According to estimates gathered from interviews, informal payments made to police and transport officials by drivers and conductors of one bus is in the vicinity of Rs 2,000 per month, or Rs 24,000 a year. The policemen come to a specific point once every month to collect the money. Sayuddin, a contractor, said, “The policemen come to a designated point at the beginning of every month to collect the payment. If we do not pay the police, they find an excuse to impose a penalty on us. So it is better that we make the payment on time.” Apart from this, the owner pays sta officials for permits, fitness certificates and other qualifications.

On the basis of these figures, we can make a monthly and yearly estimate of the total informal payment made by drivers and conductors to the police and municipal authorities. There are approximately 8,000 heavy and light motor vehicles run by private operators as public transport on Delhi’s roads. These include Blueline buses and rtvs. If each vehicle yields Rs 24,000 a year, 8,000 vehicles would contribute Rs 19.2 crore every year, and this is aside from the payment made to the STA.
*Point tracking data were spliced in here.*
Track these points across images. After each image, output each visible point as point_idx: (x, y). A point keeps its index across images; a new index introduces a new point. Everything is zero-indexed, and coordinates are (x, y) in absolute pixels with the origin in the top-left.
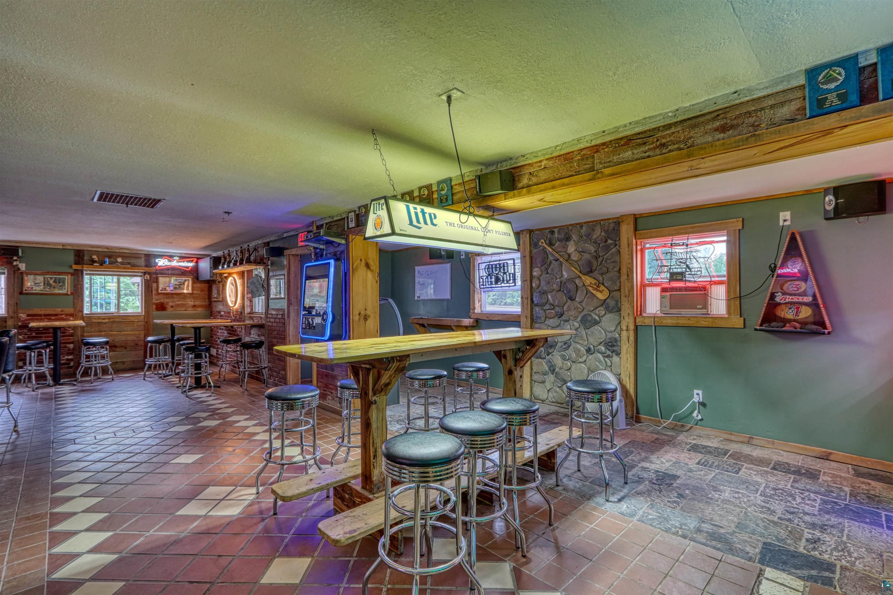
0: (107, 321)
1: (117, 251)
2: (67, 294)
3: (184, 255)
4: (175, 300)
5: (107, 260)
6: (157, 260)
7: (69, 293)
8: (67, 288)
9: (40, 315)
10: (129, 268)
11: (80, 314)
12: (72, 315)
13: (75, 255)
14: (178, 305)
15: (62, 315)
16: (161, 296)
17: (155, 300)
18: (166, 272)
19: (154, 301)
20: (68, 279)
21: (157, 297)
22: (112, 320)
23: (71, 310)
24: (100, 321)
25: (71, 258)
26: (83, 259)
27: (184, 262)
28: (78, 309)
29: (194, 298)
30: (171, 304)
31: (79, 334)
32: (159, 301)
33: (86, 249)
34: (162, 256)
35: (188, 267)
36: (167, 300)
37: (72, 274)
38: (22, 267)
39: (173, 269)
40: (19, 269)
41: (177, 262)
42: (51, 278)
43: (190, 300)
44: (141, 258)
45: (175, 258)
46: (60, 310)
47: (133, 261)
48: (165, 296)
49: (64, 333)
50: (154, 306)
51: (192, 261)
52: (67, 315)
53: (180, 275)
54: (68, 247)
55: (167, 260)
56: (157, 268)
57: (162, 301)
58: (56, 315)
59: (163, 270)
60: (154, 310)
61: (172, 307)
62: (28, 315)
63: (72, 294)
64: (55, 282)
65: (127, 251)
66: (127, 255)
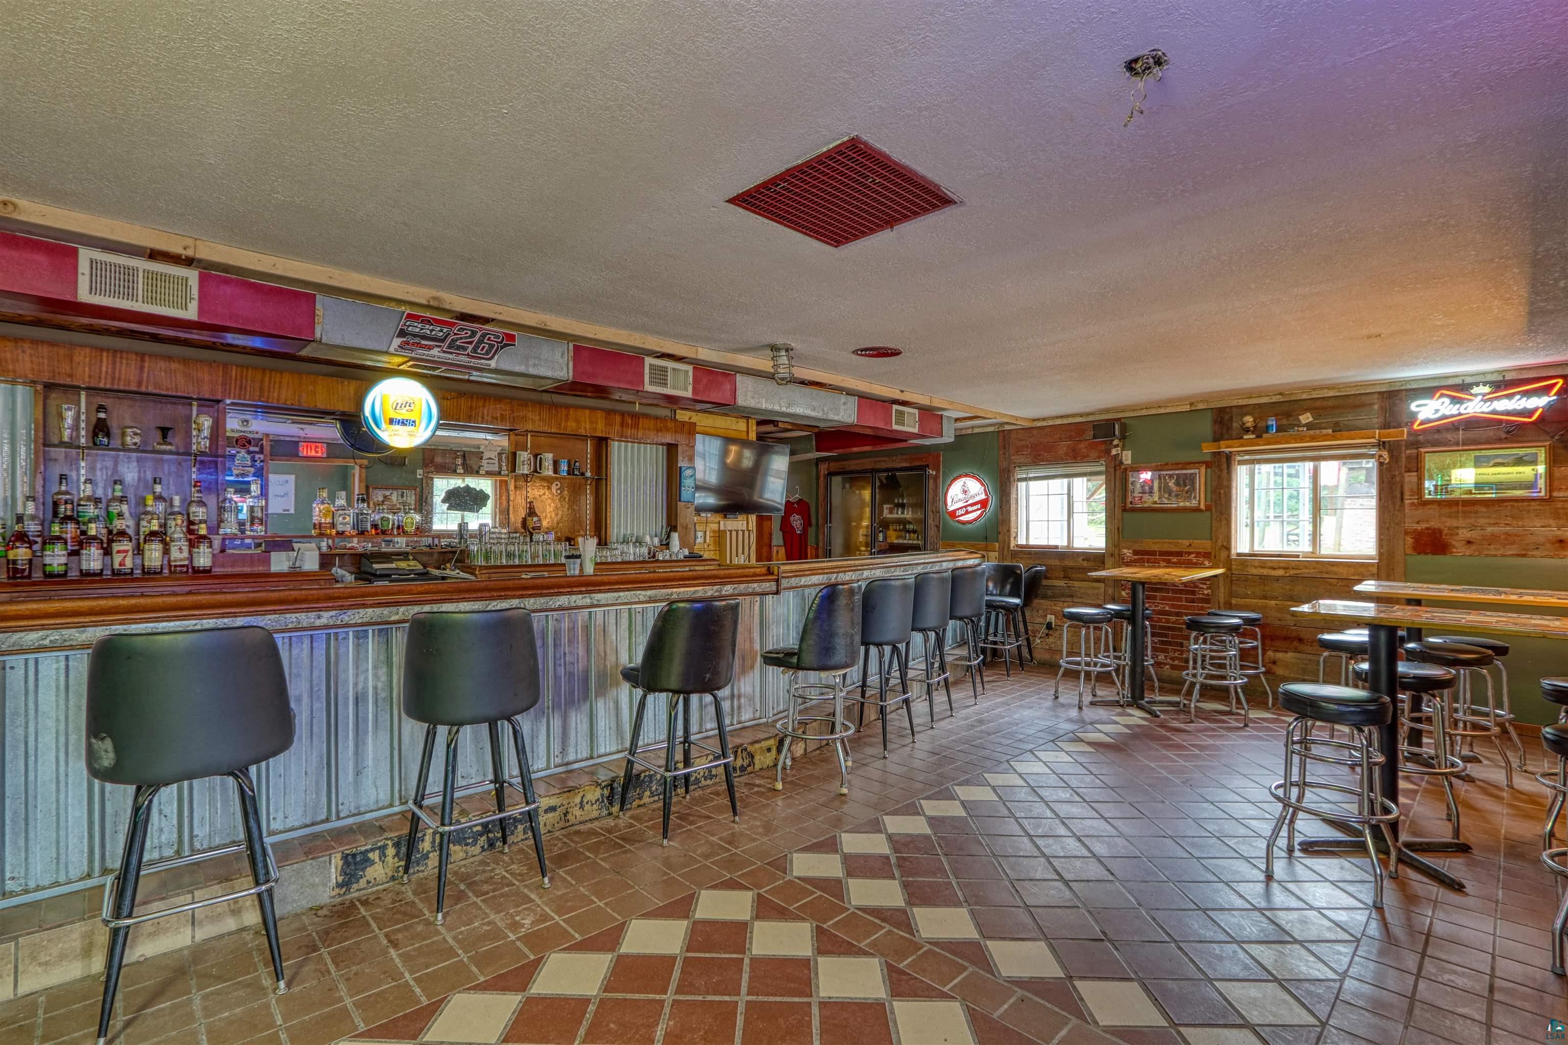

To better understand the informal economy of the transport sector, it is necessary to compare the above figures with those that reflect the material condition of the bus owners and contractors and the drivers and conductors. Depending on the condition of the vehicle and the route it plies on, a bus owner sublets the vehicle to a contractor on a daily rent ranging from Rs 1,200 to Rs 2,000. A contractor, in turn, sublets the bus to drivers and conductors for Rs 1,400-2,200 a day, making a daily profit of about Rs 200. Occasionally, the contractors themselves could be the drivers or conductors. The logistics of sub-contracting depend largely on the status, rapport and the influence of the owner and the dependability of the drivers and conductors. So if a person owns a bus, s/he could earn between Rs 36,000 and Rs 54,000 per month depending on the vehicle’s condition.

Wages are kept low on account of the payments that contractors and owners need to make to the regulators
Drivers work for 8 to 10 hours a day and earn between Rs 200 and 250. A conductor earns Rs 100-150 a day. Thus, drivers earn around Rs 4,000-5,000 a month and conductors Rs 2,500-3,000. They are allowed about five days of unpaid leave in a month. As their incomes depend upon the number of passengers they pick up, they invariably work extra hours and compete with each other by over-speeding, overloading and disobeying traffic rules such as lane driving and stopping at red lights.
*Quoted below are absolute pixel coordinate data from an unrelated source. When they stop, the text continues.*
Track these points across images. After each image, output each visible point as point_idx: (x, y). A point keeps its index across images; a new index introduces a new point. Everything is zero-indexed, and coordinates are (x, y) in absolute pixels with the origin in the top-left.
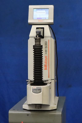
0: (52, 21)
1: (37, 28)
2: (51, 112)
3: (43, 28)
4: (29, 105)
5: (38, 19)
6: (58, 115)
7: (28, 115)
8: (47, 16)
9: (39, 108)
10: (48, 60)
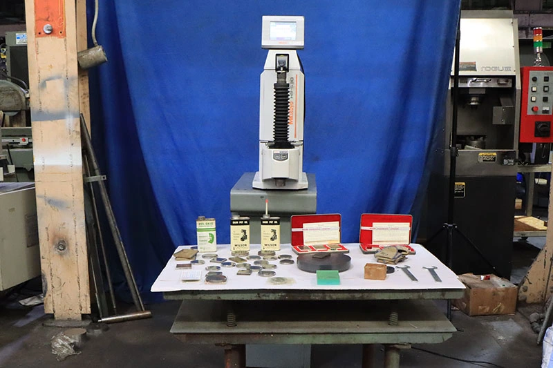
0: (301, 43)
1: (277, 55)
2: (299, 192)
3: (288, 55)
4: (265, 181)
5: (278, 39)
6: (310, 198)
7: (262, 197)
8: (293, 35)
9: (281, 186)
10: (294, 108)
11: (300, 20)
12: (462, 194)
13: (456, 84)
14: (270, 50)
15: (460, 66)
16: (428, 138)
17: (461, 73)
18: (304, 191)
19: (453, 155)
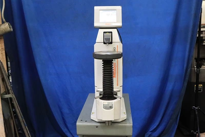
0: (120, 24)
1: (105, 33)
3: (111, 32)
7: (97, 127)
10: (116, 67)
11: (119, 8)
12: (201, 90)
13: (199, 35)
14: (100, 30)
15: (202, 26)
16: (185, 66)
17: (202, 29)
18: (124, 122)
19: (198, 73)
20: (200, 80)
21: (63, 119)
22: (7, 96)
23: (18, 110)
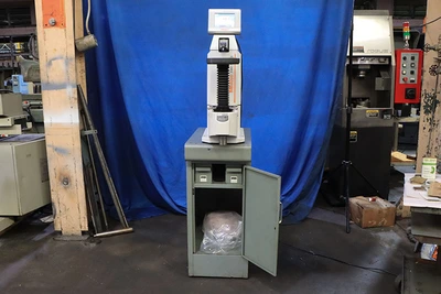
0: (239, 30)
1: (220, 39)
3: (228, 39)
4: (211, 137)
6: (247, 150)
7: (209, 149)
8: (232, 24)
11: (238, 12)
12: (354, 140)
13: (351, 62)
14: (215, 36)
15: (353, 49)
16: (331, 100)
18: (241, 144)
19: (349, 112)
20: (352, 125)
21: (160, 176)
22: (87, 132)
23: (101, 154)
This system of wage payment and rent, and the subsequent generation of an informal economy, raises questions about the links between state regulation and poverty. In the hierarchy of any production or service, the workers are the most vulnerable, and those with limited or no skills are even more so. In the Blueline economy, it is the drivers and conductors who are the most exploited. The violation of traffic safety is compelled by the small remuneration they get and the fear of losing out even a part of that earning.

Such violation is, in turn, overlooked by the police in return for a bribe. Even big criminal cases in the transport business are settled via impersonation and bribery. Says conductor Qutubuddin, “In case of an accident, all the expenses ranging from bribes to bail are borne by the owner”. Last year, an accident took place at New Friends Colony in which two people died and the driver fled from the scene. The owner of the bus allegedly persuaded another driver named Bahadur to produce himself in court as the driver of the concerned bus. Bahadur agreed to do that after he was assured Rs 40,000 by the owner.

The need to bribe the constabulary further depresses the workers’ earnings. Wage rates are (at least in part) kept low on account of the payments that contractors and owners need to make to the regulators. The strenuous living conditions cause excessive stress and substance abuse among workers. But they also yield an augmented income for a hierarchy of officials. The Delhi government’s plan of phasing out Bluelines will not make the city a safer place. It will only disempower an already vulnerable working class. What needs to be addressed, instead, is the entire “informal” arrangement, in which practices of bribery and collusion only increase the constant threat to life.